Quarter system is really inflating the course hours. I think you can multiply 199 x 2/3 to get a more rational 133 semester hours at other schools. That is about 10 credits more than standard …
Sleep studies indicate you have to go to bed and wake at the same time everyday, so whatever works 7 days a week is what you should pick. Coffee above 4 or 5 cups a day can make you jittery. I don’t drink coffee in the wee hours since it just makes me feel sick, but we are ruling out allnighters here, except to finish up a project.
Really you need to be 100% during tests to do well, well rested and preferably with knowledge in long term rather than short term (cramming memory) especially in engineering (memorization classes are different).
@coolweather, I think you’re right. Whenever I slept more than 9 hours on the weekends, I felt a tendency to take a nap on the same day as well. That or I felt sleepy throughout the day. Regarding the library, I actually had the same tendencies you had. Or rather, whenever I went to the library for studying, the overall atmosphere of the library just made me drowsy, even when using my laptop at times.
Coffee is a no-no for me. I can’t remember the last time I drank coffee. I normally stick to hot chocolate, though that’s made me sleepy more or less.
I think your son is lucky, considering that due to sleep debts, I’ve woken up at 10 or 11am, realizing that I’ve overslept my morning classes. It’s pretty frustrating.
For sleep by itself, there is one effect I’ve observed: at a certain point of sleeping very late (4 or 5am), you basically destroy your sleep cycle and thus suffer the consequences by waking up super late (11am). Is this true?
@eyemgh, Oh, I meant as in a job. Well, considering that I will be a junior, wouldn’t it be best to have something that serves as work experience for engineering? As far as I know it, work experience is crucial for students with engineering majors, as it’s what makes them employable for the future.
Overall, I’m quite confused as to whether to prioritize work experience (internships, jobs, research, etc) or academics, given that I have little work experience to show.
@PickOne1
Honestly, I’ve been thinking for a while on the pros and cons between the quarter system and the semester system. It’s really hard to see the practicality behind learning material within 10 weeks. If anything, the past 2 years have felt like professors and students have had to rush through material together. Wouldn’t semester systems have more advantages, based upon the fact that students have more time to process things and more importantly, themselves?

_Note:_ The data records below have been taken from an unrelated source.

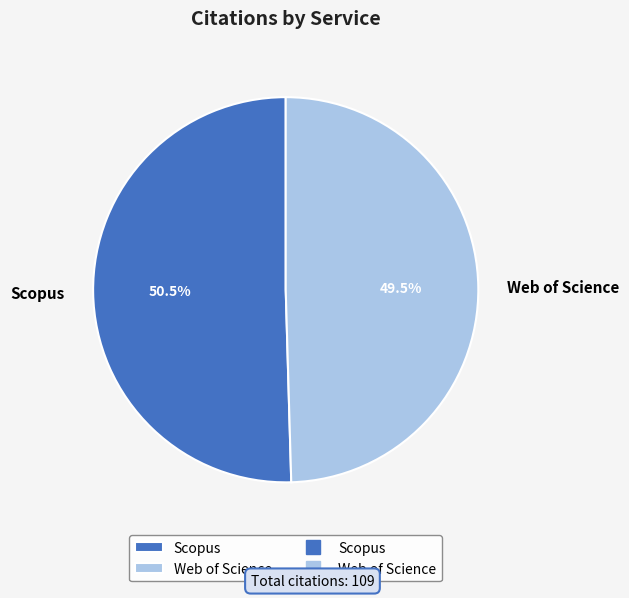

Which category has the biggest portion of the pie?

Scopus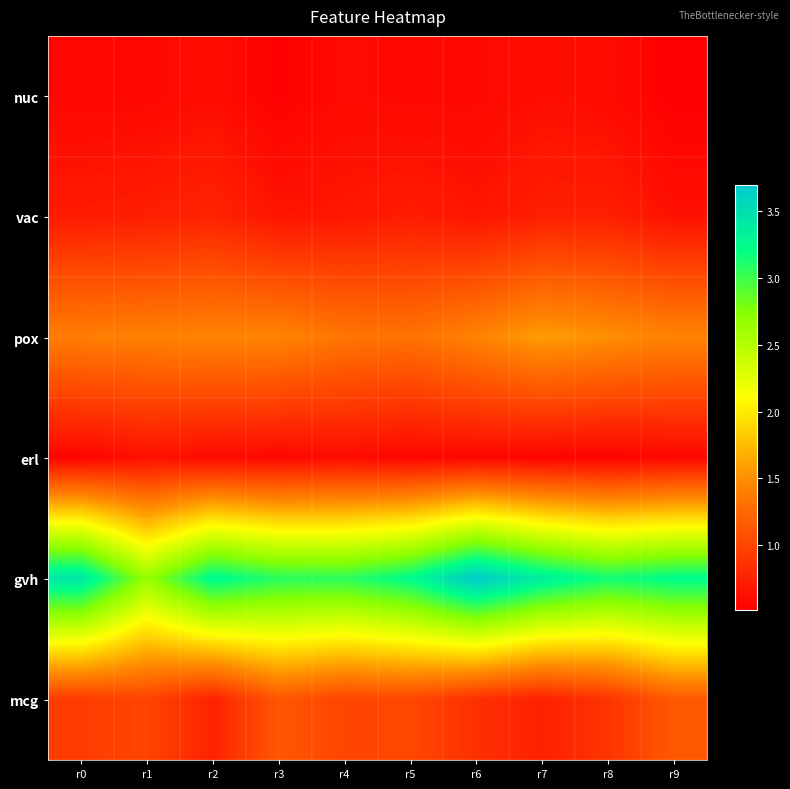

Reading left to right, transcribe all the data shown in this chart.

nuc: r0=0.6	r1=0.6	r2=0.6	r3=0.5	r4=0.6	r5=0.6	r6=0.6	r7=0.6	r8=0.6	r9=0.5
vac: r0=0.7	r1=0.7	r2=0.8	r3=0.7	r4=0.7	r5=0.7	r6=0.7	r7=0.7	r8=0.7	r9=0.6
pox: r0=1.4	r1=1.4	r2=1.4	r3=1.4	r4=1.3	r5=1.3	r6=1.4	r7=1.6	r8=1.5	r9=1.4
erl: r0=0.6	r1=0.6	r2=0.6	r3=0.6	r4=0.6	r5=0.6	r6=0.6	r7=0.5	r8=0.5	r9=0.6
gvh: r0=3.4	r1=2.7	r2=3.3	r3=3.1	r4=3.1	r5=3.2	r6=3.7	r7=3.4	r8=3.1	r9=3.2
mcg: r0=0.9	r1=1.0	r2=0.8	r3=1.1	r4=1.0	r5=1.0	r6=0.9	r7=0.8	r8=0.9	r9=1.1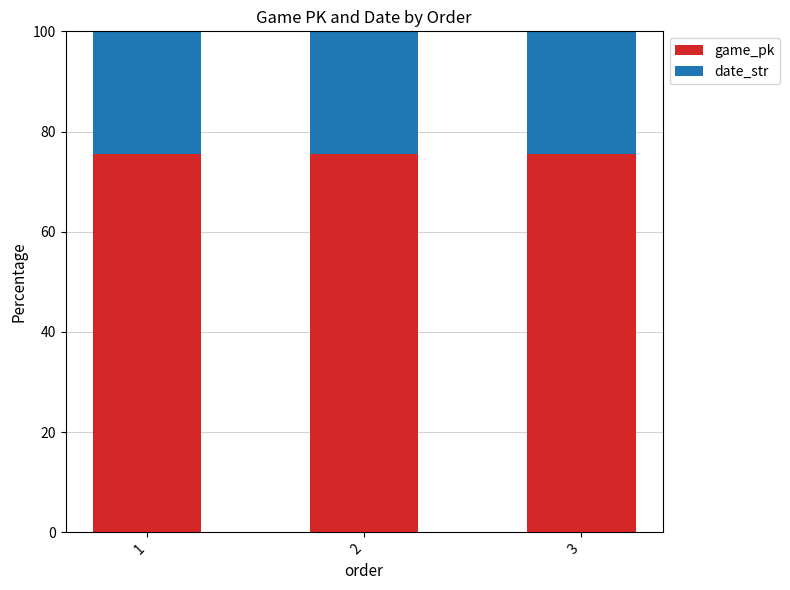

What is the lowest value of the game_pk series?

75.6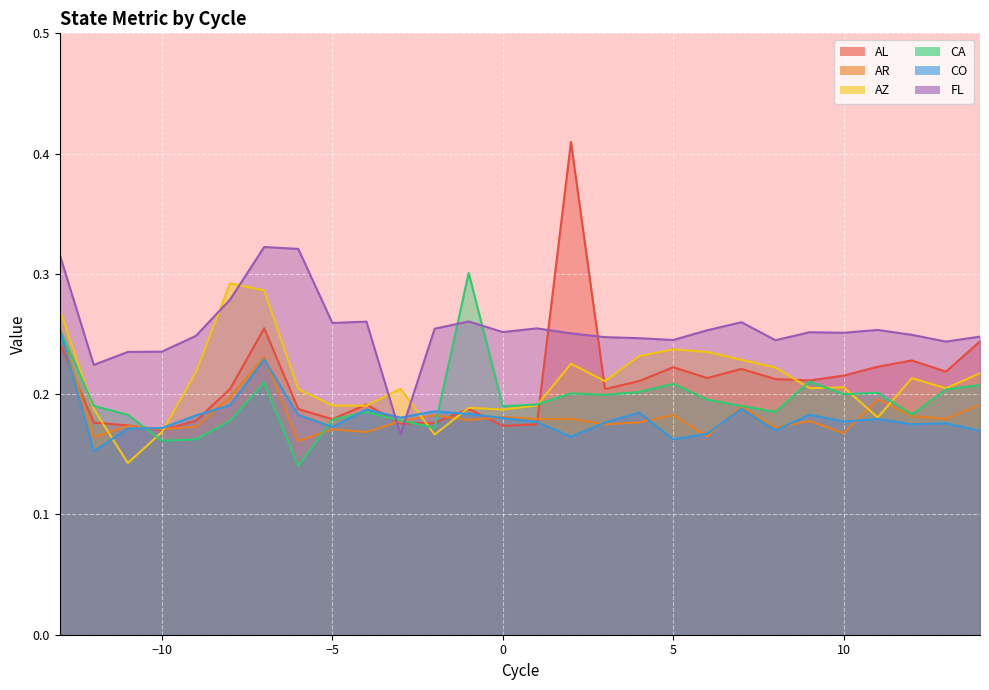

Reading left to right, what are all the values shown in this chart?

AL: 0.2	0.2	0.2	0.2	0.2	0.2	0.3	0.2	0.2	0.2	0.2	0.2	0.2	0.2	0.2	0.4	0.2	0.2	0.2	0.2	0.2	0.2	0.2	0.2	0.2	0.2	0.2	0.2
AR: 0.3	0.2	0.2	0.2	0.2	0.2	0.2	0.2	0.2	0.2	0.2	0.2	0.2	0.2	0.2	0.2	0.2	0.2	0.2	0.2	0.2	0.2	0.2	0.2	0.2	0.2	0.2	0.2
AZ: 0.3	0.2	0.1	0.2	0.2	0.3	0.3	0.2	0.2	0.2	0.2	0.2	0.2	0.2	0.2	0.2	0.2	0.2	0.2	0.2	0.2	0.2	0.2	0.2	0.2	0.2	0.2	0.2
CA: 0.3	0.2	0.2	0.2	0.2	0.2	0.2	0.1	0.2	0.2	0.2	0.2	0.3	0.2	0.2	0.2	0.2	0.2	0.2	0.2	0.2	0.2	0.2	0.2	0.2	0.2	0.2	0.2
CO: 0.3	0.2	0.2	0.2	0.2	0.2	0.2	0.2	0.2	0.2	0.2	0.2	0.2	0.2	0.2	0.2	0.2	0.2	0.2	0.2	0.2	0.2	0.2	0.2	0.2	0.2	0.2	0.2
FL: 0.3	0.2	0.2	0.2	0.2	0.3	0.3	0.3	0.3	0.3	0.2	0.3	0.3	0.3	0.3	0.3	0.2	0.2	0.2	0.3	0.3	0.2	0.3	0.3	0.3	0.2	0.2	0.2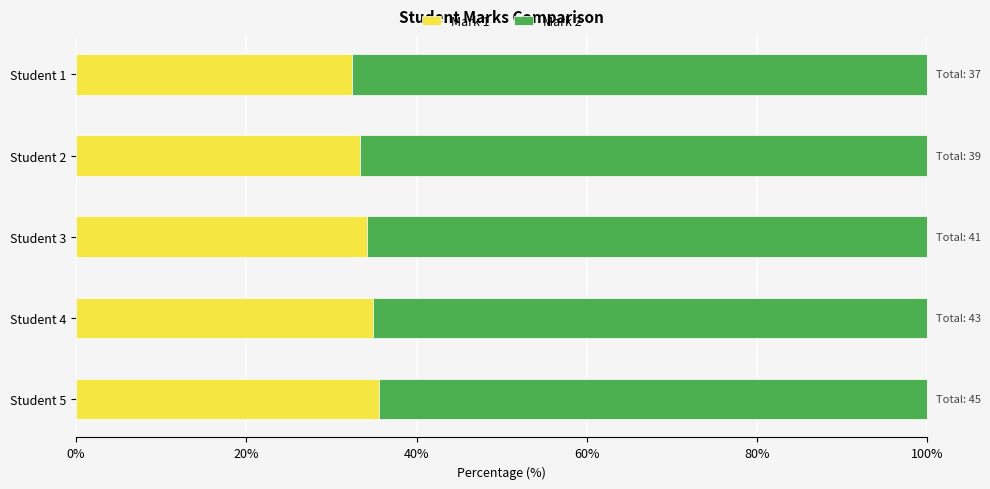

The value of Mark 1 at Student 3 is 54.6. True or false?

False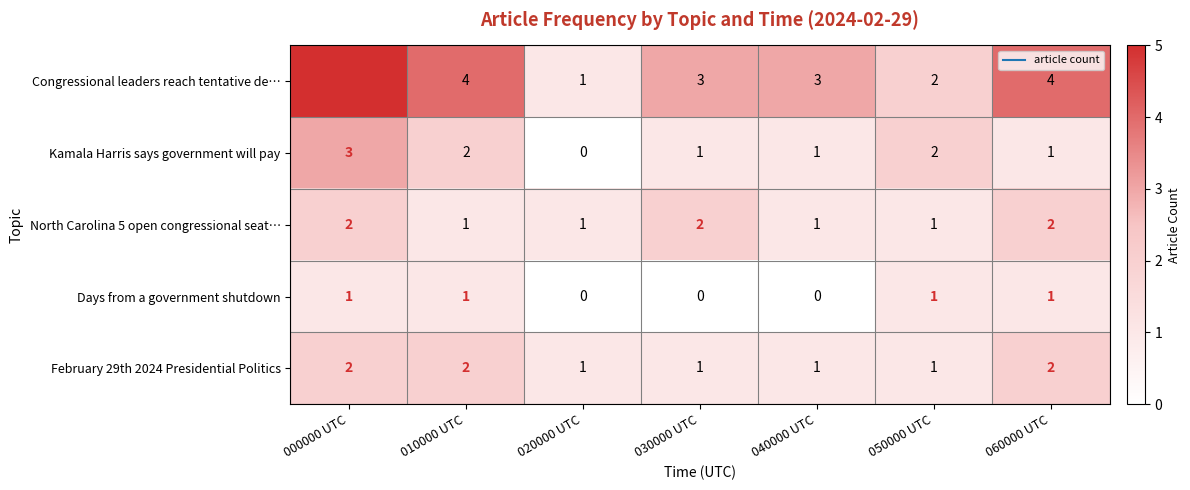

What is the sum of all North Carolina 5 open congressional seat… values?

10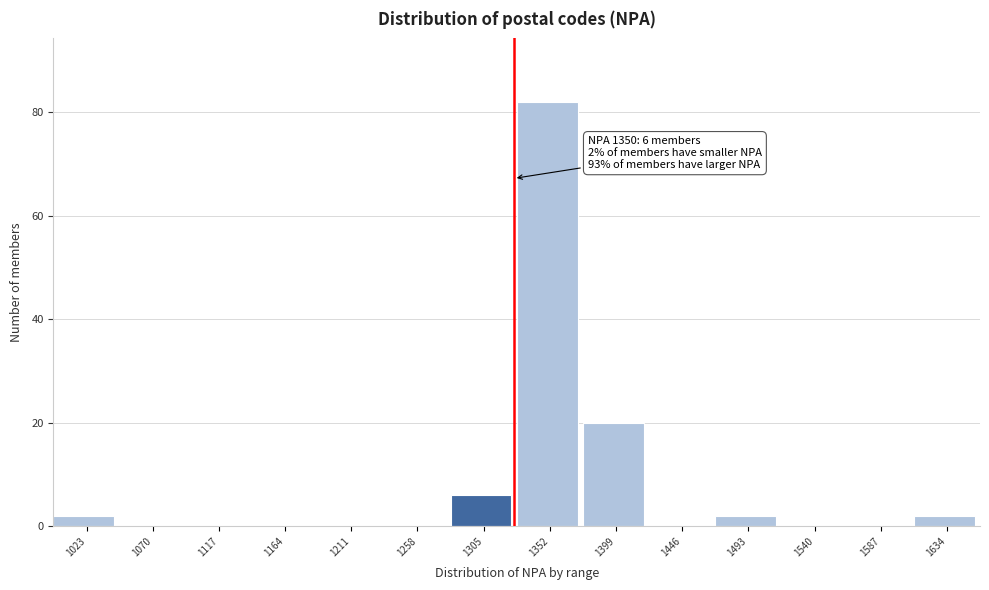

Reading left to right, extract all data points from this chart.

1023=2	1070=0	1117=0	1164=0	1211=0	1258=0	1305=6	1352=82	1399=20	1446=0	1493=2	1540=0	1587=0	1634=2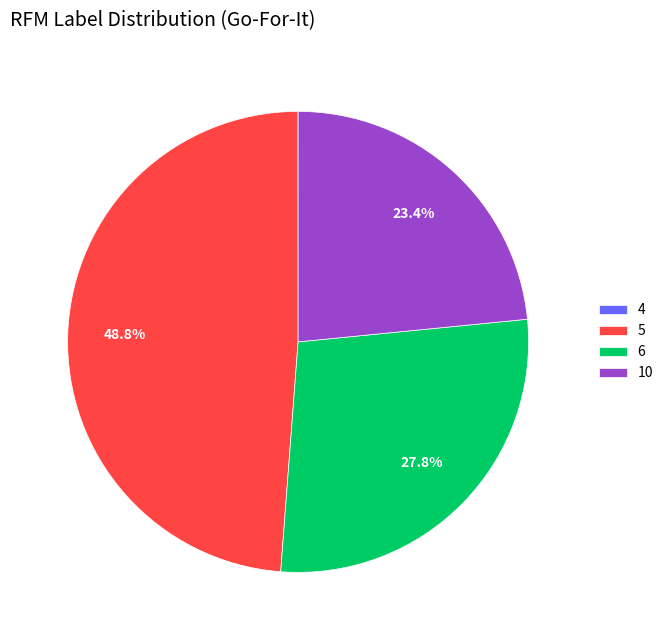

Is the sum of 10 and 5 greater than half?

Yes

I think it’s better to have a regular sleep schedule.
About quarter vs semester: Some class taught in one semester could be taught in one quarter or two quarters. If the class is taught in two quarters then students will have more time to learn deeper. Overall the material covered will be the same in both quarter system and semester system.
It’s hard to do meaningful major related work while at school. You’re better off doing internships during the summer. You can even do mini internships over spring break and winter break. The exception would be research. If you can get a lab position that won’t steal too many hours, that would be helpful.
@HailHavoc - Quantum mechanics is one of the pillars of modern physics. As a Chemical Engineer, you will see some quantum mechanics in your physical chemistry classes but not the more formal type that we teach in upper division physics. The course I teach starts with solving the wave equation and then mves into the more formal linear algebra methods and in the second semester, we cover approximation methods.